▶ **WORK INSTRUCTIONS**
When you restate the data, keep every word as it is and drop the images.

Collected data entries:
**********
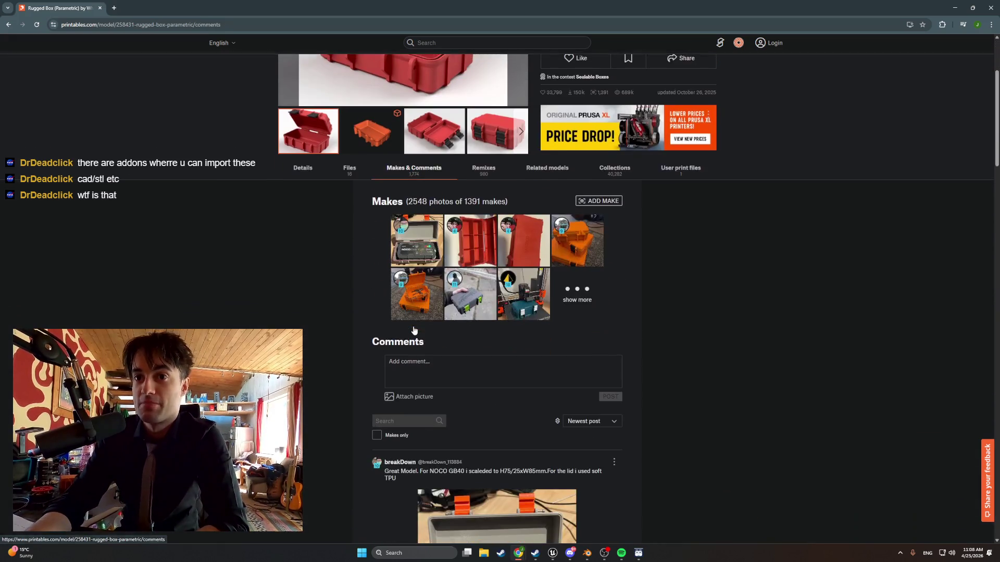
scroll(407, 324, down, 3)
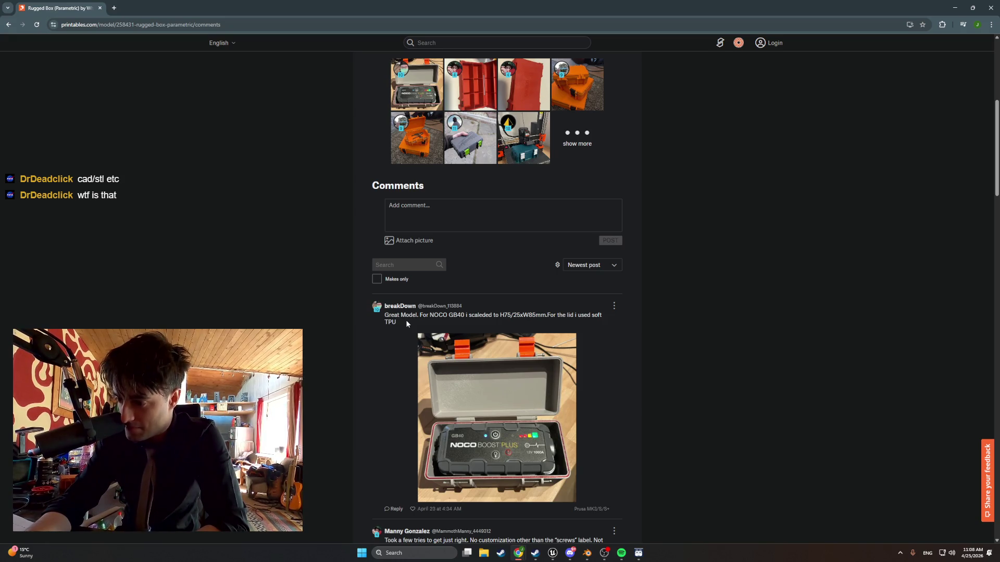
scroll(407, 324, up, 3)
scroll(407, 324, up, 2)
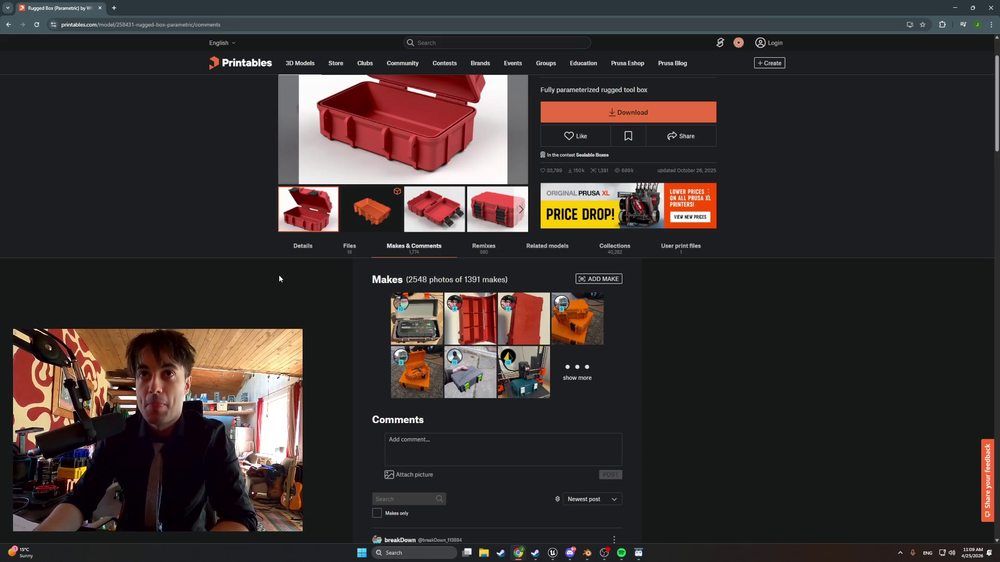
Minimise Chrome, zoom and orbit into the counter's interior, then bring Discord forward.
click(955, 8)
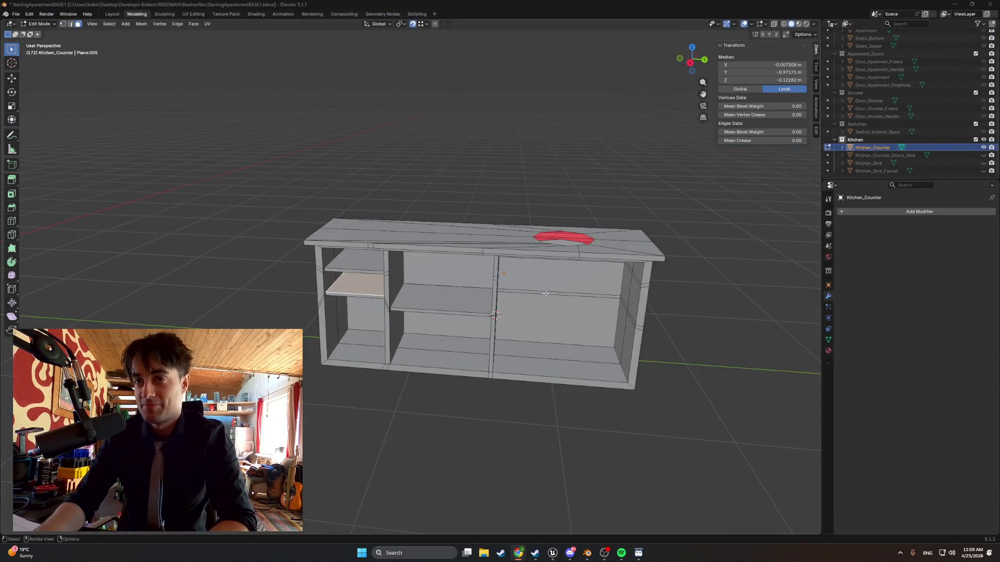
scroll(521, 289, up, 1)
scroll(437, 311, up, 1)
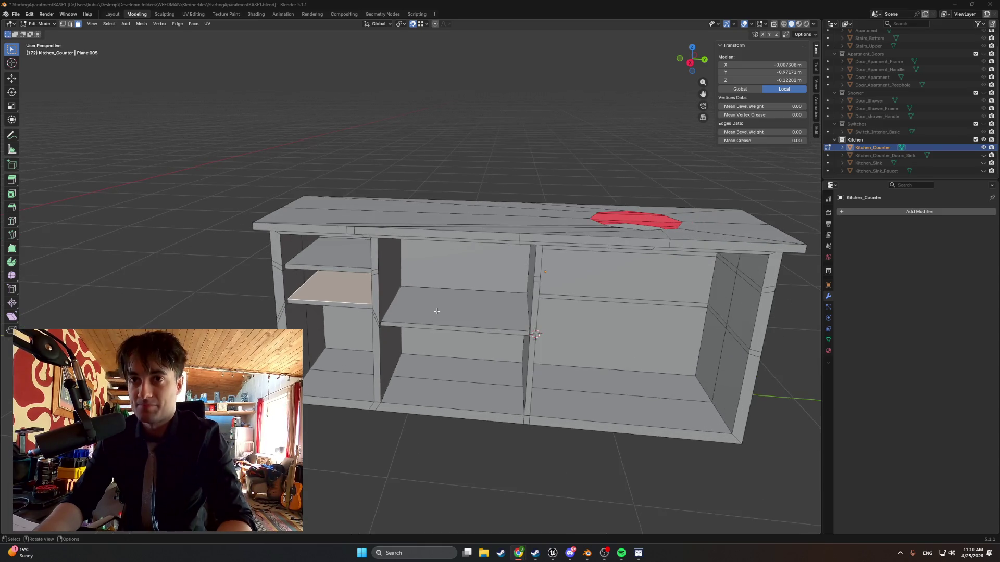
mouse_move(446, 314)
middle_down()
mouse_move(364, 304)
mouse_move(412, 303)
middle_up()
**********
▶ **TASK ANSWER**
scroll(407, 324, down, 3)
scroll(407, 324, up, 3)
scroll(407, 324, up, 2)
Minimise Chrome, zoom and orbit into the counter's interior, then bring Discord forward.
click(955, 8)
scroll(521, 289, up, 1)
scroll(437, 311, up, 1)
mouse_move(446, 314)
middle_down()
mouse_move(364, 304)
mouse_move(412, 303)
middle_up()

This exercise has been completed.